I ended up spending 12-16 hours a day, 6-7 days a week working at my job, and went from 180 pounds to 320 pounds in a couple of years.
I stopped everything to do with the western tradition I had been practicing, but never quite got round to replacing it with anything substantial from the yoga tradition. Except for meditation, japa and karma/bhakti.
14 years ago, when I was about half way up my weight gain curve, Pat and and I and one other friend travelled to Aix-le-Baines to see Swami Niranjanananda (Niranjan). Whilst there, he gave us mantra diksha, and our spiritual names.
In 200, we travelled to Wales to see him again, and this time he was graceful enough to give us Karma Sannyas diksha.
We saw him again in Brittany in (I think?) 2002? 2003?
We were due to see him again in Harrogate in 2009, but at the last minute, we received news he could not travel out of India. We went to the convention anyway, and were so glad we did, as it was attended by Swami Satyasangananda (Satsangi), who informed us that Swami Satyanananda had told Nirajan that he will no longer travel the world, as he had done for 30 years, but would now remain in India. Swami Satsangi has now taken over the travelling role.
This was a bit of a blow. It meant we might never see our Guru again!
However, when Swami-ji had given us mantra diksha, he had asked that we visit him in India some time. We decided now was that time.

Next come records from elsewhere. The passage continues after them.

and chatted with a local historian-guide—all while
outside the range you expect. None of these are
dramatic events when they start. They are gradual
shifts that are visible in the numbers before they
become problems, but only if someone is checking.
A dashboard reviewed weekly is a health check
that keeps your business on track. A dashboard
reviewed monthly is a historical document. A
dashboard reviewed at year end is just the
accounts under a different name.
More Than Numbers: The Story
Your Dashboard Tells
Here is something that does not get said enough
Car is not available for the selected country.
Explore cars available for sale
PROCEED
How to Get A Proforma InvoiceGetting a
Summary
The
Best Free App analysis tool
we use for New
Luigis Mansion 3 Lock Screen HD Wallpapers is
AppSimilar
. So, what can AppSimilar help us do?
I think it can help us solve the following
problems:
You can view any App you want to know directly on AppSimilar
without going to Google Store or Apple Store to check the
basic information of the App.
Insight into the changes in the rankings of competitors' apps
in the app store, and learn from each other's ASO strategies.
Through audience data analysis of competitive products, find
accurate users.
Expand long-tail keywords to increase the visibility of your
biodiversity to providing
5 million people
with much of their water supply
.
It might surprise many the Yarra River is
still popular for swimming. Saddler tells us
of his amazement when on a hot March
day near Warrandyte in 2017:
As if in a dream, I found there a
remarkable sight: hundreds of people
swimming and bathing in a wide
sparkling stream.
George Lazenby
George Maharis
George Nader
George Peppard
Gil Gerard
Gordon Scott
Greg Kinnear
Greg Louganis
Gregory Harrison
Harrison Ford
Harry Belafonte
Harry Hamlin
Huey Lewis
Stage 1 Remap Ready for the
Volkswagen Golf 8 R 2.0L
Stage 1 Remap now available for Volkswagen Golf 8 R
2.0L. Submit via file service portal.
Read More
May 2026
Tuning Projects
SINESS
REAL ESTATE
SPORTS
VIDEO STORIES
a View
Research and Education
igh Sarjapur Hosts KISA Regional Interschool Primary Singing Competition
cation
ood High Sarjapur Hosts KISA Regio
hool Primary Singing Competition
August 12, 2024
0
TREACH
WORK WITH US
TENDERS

So In October this year we travelled to the two main ashrams of our tradition during he festival of Ashwin Navaratri. It was the most amazing experience. Swami-ji, who has now teken the place of Satyananda-ji as head of the tradition (Satyananda-ji passed away in 2009), spoke to us privately for much longer than we could have hoped for, and was so beautiful and full of light and joy, I cannot describe.
So now I’m here. Swami Niranjanandas’ fattest and most recalcitrant disciple. Practicing my japa daily, attempting daily pratyahara and dharana exercises, but mostly just trying to keep God and Guru in mind as I go about my daily business, performing my duties for their behalf.